In patients with severe preeclampsia and eclampsia, basic management involves the following measures: (1) support of maternal vital functions and initiation of laboratory test evaluation, (2) control of severe hypertension, (3) prevention and treatment of seizures, and (4) early consultation for determination of final treatment (capability of the hospital to deliver material and fetal care, decision regarding immediate delivery).10

The patient should be placed in the left lateral decubitus position with large-bore intravenous (IV) access; however, large fluid boluses should be avoided.

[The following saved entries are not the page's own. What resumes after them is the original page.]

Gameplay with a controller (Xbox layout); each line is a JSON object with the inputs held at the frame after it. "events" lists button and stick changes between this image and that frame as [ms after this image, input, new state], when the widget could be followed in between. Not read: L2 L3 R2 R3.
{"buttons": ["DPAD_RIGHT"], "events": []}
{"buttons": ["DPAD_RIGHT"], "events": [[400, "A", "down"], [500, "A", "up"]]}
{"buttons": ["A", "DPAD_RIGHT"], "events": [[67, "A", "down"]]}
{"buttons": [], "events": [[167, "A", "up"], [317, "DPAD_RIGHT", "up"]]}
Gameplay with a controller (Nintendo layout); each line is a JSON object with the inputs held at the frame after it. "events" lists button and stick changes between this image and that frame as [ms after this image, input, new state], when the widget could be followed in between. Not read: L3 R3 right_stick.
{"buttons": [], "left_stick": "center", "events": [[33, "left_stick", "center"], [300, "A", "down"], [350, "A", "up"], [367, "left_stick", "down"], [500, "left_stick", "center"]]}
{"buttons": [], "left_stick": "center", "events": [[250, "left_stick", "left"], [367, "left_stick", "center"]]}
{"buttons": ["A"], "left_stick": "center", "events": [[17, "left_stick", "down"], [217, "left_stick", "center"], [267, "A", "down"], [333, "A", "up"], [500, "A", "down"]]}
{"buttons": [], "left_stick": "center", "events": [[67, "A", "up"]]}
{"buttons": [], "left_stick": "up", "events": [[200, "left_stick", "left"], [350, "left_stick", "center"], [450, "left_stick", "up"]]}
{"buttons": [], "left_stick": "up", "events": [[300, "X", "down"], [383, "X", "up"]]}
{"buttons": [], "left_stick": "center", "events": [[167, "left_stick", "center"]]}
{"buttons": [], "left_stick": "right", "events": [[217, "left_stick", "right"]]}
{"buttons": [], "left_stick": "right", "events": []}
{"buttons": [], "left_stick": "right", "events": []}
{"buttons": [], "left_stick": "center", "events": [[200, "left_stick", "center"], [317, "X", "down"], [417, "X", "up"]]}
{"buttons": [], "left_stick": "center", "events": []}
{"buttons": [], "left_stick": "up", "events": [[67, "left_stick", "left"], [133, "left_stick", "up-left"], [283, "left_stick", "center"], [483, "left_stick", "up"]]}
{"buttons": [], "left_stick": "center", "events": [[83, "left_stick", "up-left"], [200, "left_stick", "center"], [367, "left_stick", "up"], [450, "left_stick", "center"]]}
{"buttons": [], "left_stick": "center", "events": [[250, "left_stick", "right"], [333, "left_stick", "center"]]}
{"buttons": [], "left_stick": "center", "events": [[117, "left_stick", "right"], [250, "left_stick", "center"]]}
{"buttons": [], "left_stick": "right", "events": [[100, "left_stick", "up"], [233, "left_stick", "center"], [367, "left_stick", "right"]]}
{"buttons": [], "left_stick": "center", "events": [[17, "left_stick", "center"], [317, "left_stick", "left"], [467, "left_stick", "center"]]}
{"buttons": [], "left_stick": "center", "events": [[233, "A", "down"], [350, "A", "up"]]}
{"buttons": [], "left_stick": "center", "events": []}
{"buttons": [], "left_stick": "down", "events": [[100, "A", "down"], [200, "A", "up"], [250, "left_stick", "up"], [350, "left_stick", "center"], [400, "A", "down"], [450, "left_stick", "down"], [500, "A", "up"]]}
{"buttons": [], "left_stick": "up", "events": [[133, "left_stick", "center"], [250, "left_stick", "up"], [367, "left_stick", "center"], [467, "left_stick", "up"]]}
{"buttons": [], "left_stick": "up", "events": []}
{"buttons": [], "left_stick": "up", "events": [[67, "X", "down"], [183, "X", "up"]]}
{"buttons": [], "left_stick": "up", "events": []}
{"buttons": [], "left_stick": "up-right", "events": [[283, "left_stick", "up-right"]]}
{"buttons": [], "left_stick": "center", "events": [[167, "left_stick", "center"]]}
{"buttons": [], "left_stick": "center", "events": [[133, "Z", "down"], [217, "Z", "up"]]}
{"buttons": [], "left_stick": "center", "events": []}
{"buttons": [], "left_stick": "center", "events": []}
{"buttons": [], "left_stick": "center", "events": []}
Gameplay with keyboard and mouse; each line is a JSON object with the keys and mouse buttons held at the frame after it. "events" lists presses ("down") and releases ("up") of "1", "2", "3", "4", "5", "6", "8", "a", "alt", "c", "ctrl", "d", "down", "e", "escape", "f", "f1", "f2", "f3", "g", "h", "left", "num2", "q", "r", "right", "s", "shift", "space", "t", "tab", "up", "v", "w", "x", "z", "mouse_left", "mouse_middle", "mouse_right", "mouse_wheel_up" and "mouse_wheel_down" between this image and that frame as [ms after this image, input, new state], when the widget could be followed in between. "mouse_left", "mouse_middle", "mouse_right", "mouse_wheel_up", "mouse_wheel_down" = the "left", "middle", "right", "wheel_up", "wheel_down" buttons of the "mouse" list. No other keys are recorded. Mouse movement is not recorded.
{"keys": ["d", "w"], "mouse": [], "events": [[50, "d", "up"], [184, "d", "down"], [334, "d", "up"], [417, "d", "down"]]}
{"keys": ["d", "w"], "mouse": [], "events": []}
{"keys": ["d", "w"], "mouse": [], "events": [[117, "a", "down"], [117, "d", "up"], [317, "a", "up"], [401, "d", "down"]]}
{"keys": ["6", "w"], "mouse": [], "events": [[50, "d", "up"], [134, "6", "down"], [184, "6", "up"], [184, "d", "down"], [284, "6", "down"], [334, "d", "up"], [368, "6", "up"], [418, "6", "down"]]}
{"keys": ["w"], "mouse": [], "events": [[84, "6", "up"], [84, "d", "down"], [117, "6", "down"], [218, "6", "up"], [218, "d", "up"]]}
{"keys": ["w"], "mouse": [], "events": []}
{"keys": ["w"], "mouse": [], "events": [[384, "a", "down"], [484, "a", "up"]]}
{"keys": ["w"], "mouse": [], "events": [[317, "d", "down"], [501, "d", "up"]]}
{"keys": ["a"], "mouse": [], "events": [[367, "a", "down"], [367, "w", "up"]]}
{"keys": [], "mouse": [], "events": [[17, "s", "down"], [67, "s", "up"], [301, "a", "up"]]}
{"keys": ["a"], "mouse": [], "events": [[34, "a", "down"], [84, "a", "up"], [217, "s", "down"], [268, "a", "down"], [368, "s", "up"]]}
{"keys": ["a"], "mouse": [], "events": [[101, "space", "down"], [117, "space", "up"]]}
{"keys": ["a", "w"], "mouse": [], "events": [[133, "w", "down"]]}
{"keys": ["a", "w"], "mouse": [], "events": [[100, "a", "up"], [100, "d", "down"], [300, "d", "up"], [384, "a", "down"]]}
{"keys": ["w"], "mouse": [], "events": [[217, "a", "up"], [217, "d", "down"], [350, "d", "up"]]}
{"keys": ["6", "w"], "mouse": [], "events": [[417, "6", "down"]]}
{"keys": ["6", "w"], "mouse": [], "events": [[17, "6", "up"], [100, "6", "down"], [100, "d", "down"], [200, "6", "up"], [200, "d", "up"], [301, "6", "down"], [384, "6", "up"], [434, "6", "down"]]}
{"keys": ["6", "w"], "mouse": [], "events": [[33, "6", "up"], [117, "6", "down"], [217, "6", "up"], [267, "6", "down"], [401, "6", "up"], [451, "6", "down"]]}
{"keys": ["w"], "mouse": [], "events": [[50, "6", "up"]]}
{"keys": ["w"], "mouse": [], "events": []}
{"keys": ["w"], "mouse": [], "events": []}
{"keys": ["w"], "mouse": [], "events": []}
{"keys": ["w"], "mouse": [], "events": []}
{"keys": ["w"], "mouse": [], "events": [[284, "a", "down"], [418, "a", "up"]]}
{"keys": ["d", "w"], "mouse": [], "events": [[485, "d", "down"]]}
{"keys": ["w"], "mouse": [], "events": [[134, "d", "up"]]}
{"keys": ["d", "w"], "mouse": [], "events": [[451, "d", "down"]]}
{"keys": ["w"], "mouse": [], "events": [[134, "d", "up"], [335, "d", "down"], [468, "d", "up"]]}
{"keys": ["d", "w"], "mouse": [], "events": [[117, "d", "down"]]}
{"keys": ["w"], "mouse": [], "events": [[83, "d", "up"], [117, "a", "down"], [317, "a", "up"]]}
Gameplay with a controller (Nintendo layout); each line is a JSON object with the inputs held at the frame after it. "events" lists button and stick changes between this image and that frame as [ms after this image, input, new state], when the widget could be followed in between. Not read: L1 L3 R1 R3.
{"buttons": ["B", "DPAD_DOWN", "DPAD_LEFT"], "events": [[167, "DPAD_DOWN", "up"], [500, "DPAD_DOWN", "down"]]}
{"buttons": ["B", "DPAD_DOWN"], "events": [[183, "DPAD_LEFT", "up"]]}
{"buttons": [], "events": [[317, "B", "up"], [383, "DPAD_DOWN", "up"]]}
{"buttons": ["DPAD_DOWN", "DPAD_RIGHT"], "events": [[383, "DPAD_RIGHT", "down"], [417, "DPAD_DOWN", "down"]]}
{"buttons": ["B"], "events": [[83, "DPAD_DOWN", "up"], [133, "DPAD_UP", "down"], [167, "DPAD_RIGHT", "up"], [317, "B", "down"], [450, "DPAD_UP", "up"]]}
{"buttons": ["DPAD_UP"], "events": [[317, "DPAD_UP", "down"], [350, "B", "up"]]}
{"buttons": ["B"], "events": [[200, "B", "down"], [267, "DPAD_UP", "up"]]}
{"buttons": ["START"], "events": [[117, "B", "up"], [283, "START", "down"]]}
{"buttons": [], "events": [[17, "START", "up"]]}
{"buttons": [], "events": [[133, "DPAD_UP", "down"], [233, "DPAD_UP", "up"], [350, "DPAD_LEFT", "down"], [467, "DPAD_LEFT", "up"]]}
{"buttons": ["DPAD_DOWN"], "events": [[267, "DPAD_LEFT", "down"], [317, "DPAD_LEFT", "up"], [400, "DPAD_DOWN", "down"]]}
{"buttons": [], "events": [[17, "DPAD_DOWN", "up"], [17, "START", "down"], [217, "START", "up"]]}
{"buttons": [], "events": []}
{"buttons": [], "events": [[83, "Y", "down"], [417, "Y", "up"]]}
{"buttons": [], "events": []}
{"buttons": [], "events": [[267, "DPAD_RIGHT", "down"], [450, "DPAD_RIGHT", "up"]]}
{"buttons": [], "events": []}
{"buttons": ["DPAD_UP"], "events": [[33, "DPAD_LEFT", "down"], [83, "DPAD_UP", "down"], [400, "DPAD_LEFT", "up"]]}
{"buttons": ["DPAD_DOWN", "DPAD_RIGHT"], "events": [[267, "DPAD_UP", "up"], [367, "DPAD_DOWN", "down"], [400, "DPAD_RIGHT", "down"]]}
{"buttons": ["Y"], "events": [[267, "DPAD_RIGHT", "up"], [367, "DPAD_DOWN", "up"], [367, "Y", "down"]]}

Patients should receive supplemental oxygen and, if the airway is in danger of compromise, should be intubated, with attempts to minimize elevations in intracranial pressure. Vital signs should be monitored continuously. Fever may indicate infection, may mean that the patient has a disorder other than preeclampsia (e.g., acute fatty liver of pregnancy, TTP), or may be the result of prolonged seizures. As the maternal condition is stabilized, fetal heart rate monitoring should begin.

In preeclamptic patients, the mainstay of treatment is administration of magnesium for seizure prophylaxis when diastolic blood pressure exceeds 100 mm Hg. Magnesium is superior to phenytoin (Dilantin) or diazepam for prevention of eclamptic seizures.11 The recommended dosage is 4 to 6 g of magnesium administered intravenously over a 15-minute period, followed by a maintenance infusion of 1 to 2 g/hr, with a goal of serum levels of 4 to 6 mEq/L. The maintenance dosing should be started only if the patient still has patellar reflexes and an adequate respiratory rate. Magnesium should be used cautiously in patients with renal insufficiency or oliguria.

When systolic blood pressure reaches 160 mm Hg or diastolic pressure reaches 105 mm Hg, most experts recommend the use of an antihypertensive agent. The ideal antihypertensive agent for preeclampsia is one that reduces blood pressure in a controlled manner and has minimal side effects (Table 121.3).12,13 The exact degree of reduction is controversial, but it is reasonable to maintain diastolic blood pressure between 90 and 110 mm Hg.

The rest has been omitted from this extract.